Sorelli excitedly looks at her. "That is wonderful! Phillipe and I are the same way.Except for toiletries.That is just disturbing." She than gives a shudder.

Phillipe stares at his little brother in frustration. "Well I have to tell her something! Will you two quit fighting and jumping down each other's throats?"

The Vicomte starts to look a bit uncomfortable. "The thing is that..."

Christine resumes her conversation with Sorelli. "Fighting gets so many things out of the way! We also get so worked up and..."

Raoul is struggling with his word. "After we fight...we...well...you know." He shrugs to his brother. Phillipe still looks confused.

"We get into the bed and passionately make love for about two hours!" says Christine quite cheerily.

Phillipe's face pales as he realizes what Raoul is referring to. "Mon Dieu! I did not need to hear that!" He than holds his head in hands.

Sorelli sits there quite shocked for a moment. "Wow! Tell me more about that!" exclaims the dancer excitedly.

Phillipe raises his head. "So what you are saying is that you two..."

"Fight to steam up the part of your marital relationship that only happens behind closed doors?" asks Sorelli.She is still in a bit of a shocked mode.

Raoul and Christine nod in unison. "Exactly." says the pair coincidentally at the same time.

"You two are naughty!" praises the dancer.

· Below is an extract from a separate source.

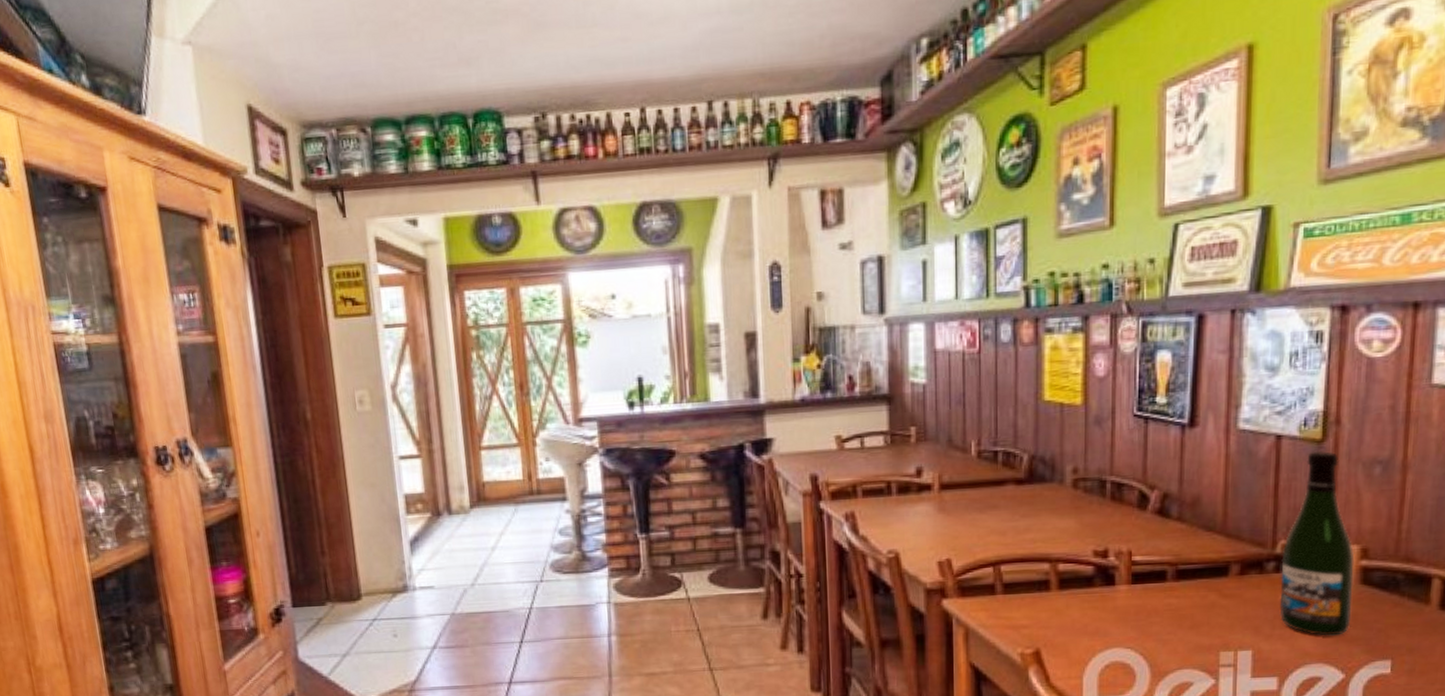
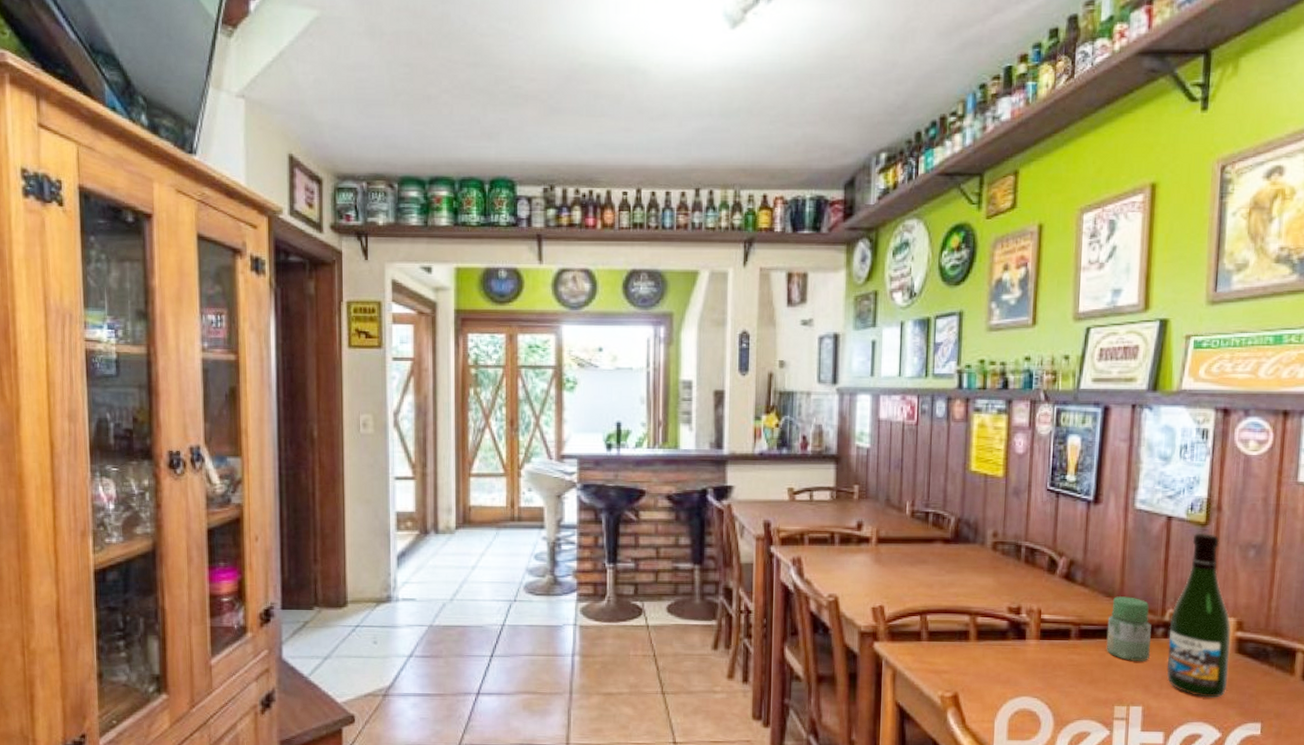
jar: none [1208,528,1260,601] -> present [1106,595,1151,661]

"The two of you are fools!" insults the Count.

About ten minutes later Phillipe and Sorelli are in the living room.

"So," starts the dancer, "those two will just have to go back to their old room on account of their refusal to stop arguing." She than starts to titter. "And do you know why they argue?" She continues to titter.

Phillipe leans back in his seat. "Unfortunately, yes. What kind of weirdos would incessantly fight to steam up their..their...well you know!" He than brings his hand to his forehead.

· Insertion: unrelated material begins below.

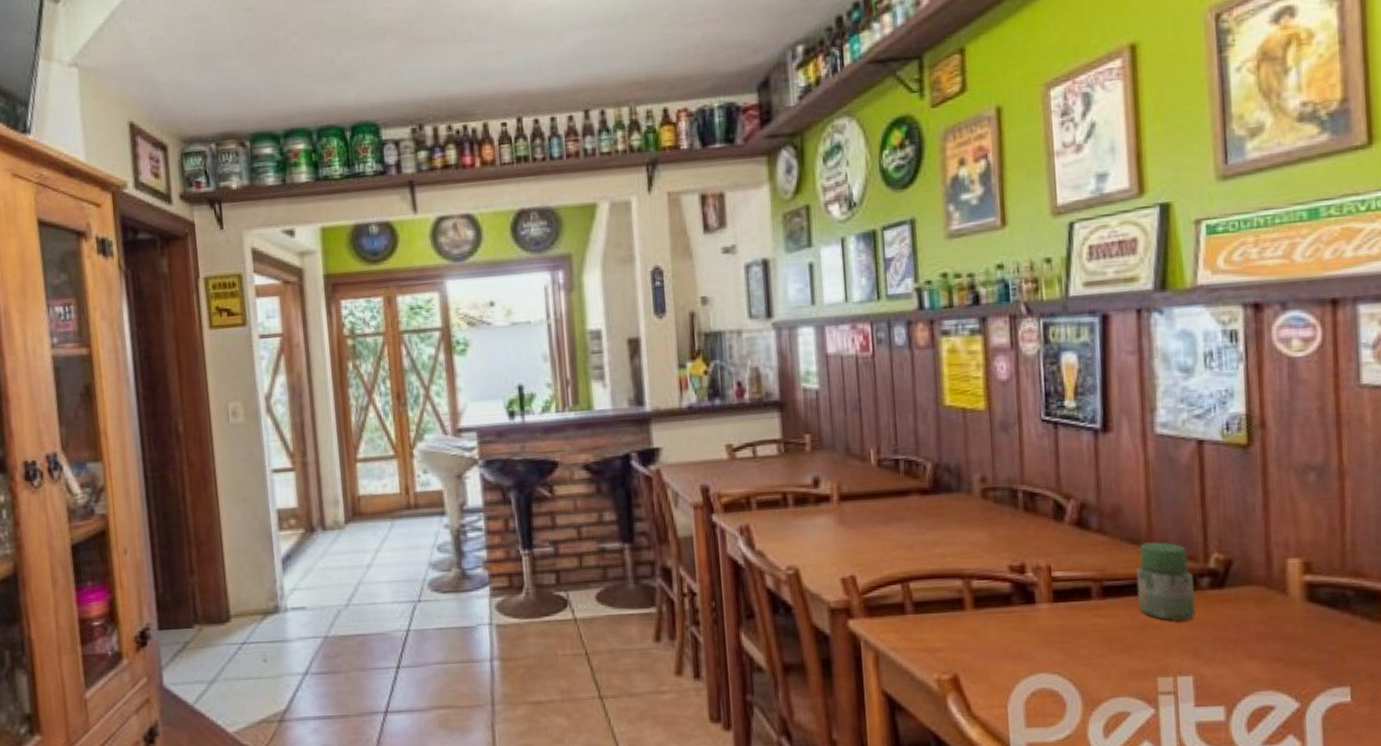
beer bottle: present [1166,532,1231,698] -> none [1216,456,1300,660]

Sorelli turns her head to him. "I think that it's fine as long as it makes their sex life spicier." says she in a happy tone.

He stares at her than rises from his seat. "ARE WE CALLING IT BY IT'S TRUE NAME NOW?"

She is taken by suprise and seems a bit offended. "You never want to talk about anything with me." said Sorelli sadly.

"YOU ALWAYS DO THOUGH!" shouted Phillipe. "I CAN NEVER DROWN OUT YOUR VOICE UNLESS I LEAVE THE ROOM AND WALK ABOUT TEN BLOCKS!" He was shaking by now.

She stares at him in shock. "PHILLIPE De CHAGNY!"

"CAT FINALLY GOT YOUR TONGUE! WELL GOOD!" He than starts to march away.He pauses and turns back around. "Umm Sorelli dear, I thought that we were trying this arguing thing?"

She continues to stare at him until it hits her. "Oooooooooo." She than gets off the couch and follows Phillipe to his room.